##### EXCERPTED RECORDS
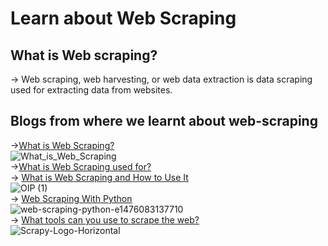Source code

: # Learn about Web Scraping

## What is Web scraping?
-> Web scraping, web harvesting, or web data extraction is data scraping used for extracting data from websites.

## Blogs from where we learnt about web-scraping
->[What is Web Scraping?](https://www.bettertechtips.com/web/what-is-web-scraping/#:~:text=What%20is%20Web%20Scraping%3F%201%20Use%20of%20web,into%20organized%20information%20with%20limitations.%203%20Conclusion.%20)
<br />![What_is_Web_Scraping](https://user-images.githubusercontent.com/86939391/137317456-0535cd27-a29f-4087-90c7-10d057fee8d0.png)
<br />->[What is Web Scraping used for?](https://careerfoundry.com/en/blog/data-analytics/web-scraping-guide/#what-is-web-scraping-used-for)
<br />-> [What is Web Scraping and How to Use It](https://www.geeksforgeeks.org/what-is-web-scraping-and-how-to-use-it/) 
<br />![OIP (1)](https://user-images.githubusercontent.com/86939391/137311180-09f6a4fa-87e2-43c8-8c7f-c86d6b8bd886.jpg)
<br />-> [Web Scraping With Python](https://www.edureka.co/blog/web-scraping-with-python/)
<br />![web-scraping-python-e1476083137710](https://user-images.githubusercontent.com/86939391/137318991-ca4a92e4-ffb8-4ae8-9c0b-1e9fa903ef11.png)
<br />-> [What tools can you use to scrape the web?](https://careerfoundry.com/en/blog/data-analytics/web-scraping-guide/#what-tools-can-you-use-to-scrape-the-web)
<br />![Scrapy-Logo-Horizontal](https://user-images.githubusercontent.com/86939391/137320974-e7f43222-d240-4e03-8aa7-3a7bdec2b42c.png)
##########
EXERCISE DESCRIPTION >>
Copy out the items word for word from the beginning through the line that contains "-> Web scraping, web", including that line. Leave out the pictures.

WRITTEN RESPONSE >>
Source code

: # Learn about Web Scraping

## What is Web scraping?
-> Web scraping, web harvesting, or web data extraction is data scraping used for extracting data from websites.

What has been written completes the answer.